What you should do => Look for the word "Table" in the data below, and copy every line that holds it.

Task material =>
============
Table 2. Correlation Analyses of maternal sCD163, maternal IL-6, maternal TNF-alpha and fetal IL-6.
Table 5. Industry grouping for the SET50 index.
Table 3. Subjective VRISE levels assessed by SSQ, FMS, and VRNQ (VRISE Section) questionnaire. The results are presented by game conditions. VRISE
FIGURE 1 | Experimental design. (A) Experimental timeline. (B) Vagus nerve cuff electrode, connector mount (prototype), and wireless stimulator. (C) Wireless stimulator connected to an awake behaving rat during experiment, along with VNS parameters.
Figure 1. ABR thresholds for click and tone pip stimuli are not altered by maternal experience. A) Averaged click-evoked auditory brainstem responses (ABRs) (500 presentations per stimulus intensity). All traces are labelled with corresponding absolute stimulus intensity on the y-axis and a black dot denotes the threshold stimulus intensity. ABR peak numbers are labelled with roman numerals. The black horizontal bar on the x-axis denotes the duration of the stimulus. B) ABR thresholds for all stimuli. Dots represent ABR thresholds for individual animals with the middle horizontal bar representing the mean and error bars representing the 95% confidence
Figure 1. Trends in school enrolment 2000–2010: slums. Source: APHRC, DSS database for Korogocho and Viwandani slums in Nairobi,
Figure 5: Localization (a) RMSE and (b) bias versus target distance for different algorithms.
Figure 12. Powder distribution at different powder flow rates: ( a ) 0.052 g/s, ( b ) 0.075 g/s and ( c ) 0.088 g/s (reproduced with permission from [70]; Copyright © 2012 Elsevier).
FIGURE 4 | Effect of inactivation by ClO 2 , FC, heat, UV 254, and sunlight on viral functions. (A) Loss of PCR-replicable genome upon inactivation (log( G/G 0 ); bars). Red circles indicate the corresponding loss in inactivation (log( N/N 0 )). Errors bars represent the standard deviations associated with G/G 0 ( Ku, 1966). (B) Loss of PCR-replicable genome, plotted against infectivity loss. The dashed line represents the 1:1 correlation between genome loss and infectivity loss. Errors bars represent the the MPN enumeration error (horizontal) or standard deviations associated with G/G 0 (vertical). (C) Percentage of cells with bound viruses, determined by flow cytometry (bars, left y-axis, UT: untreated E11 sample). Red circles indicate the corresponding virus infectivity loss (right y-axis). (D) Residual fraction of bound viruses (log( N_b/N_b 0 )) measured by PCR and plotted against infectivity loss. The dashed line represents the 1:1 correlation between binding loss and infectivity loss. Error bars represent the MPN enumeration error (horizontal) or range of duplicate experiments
============
Written answer =>
Table 2. Correlation Analyses of maternal sCD163, maternal IL-6, maternal TNF-alpha and fetal IL-6.
Table 5. Industry grouping for the SET50 index.
Table 3. Subjective VRISE levels assessed by SSQ, FMS, and VRNQ (VRISE Section) questionnaire. The results are presented by game conditions. VRISE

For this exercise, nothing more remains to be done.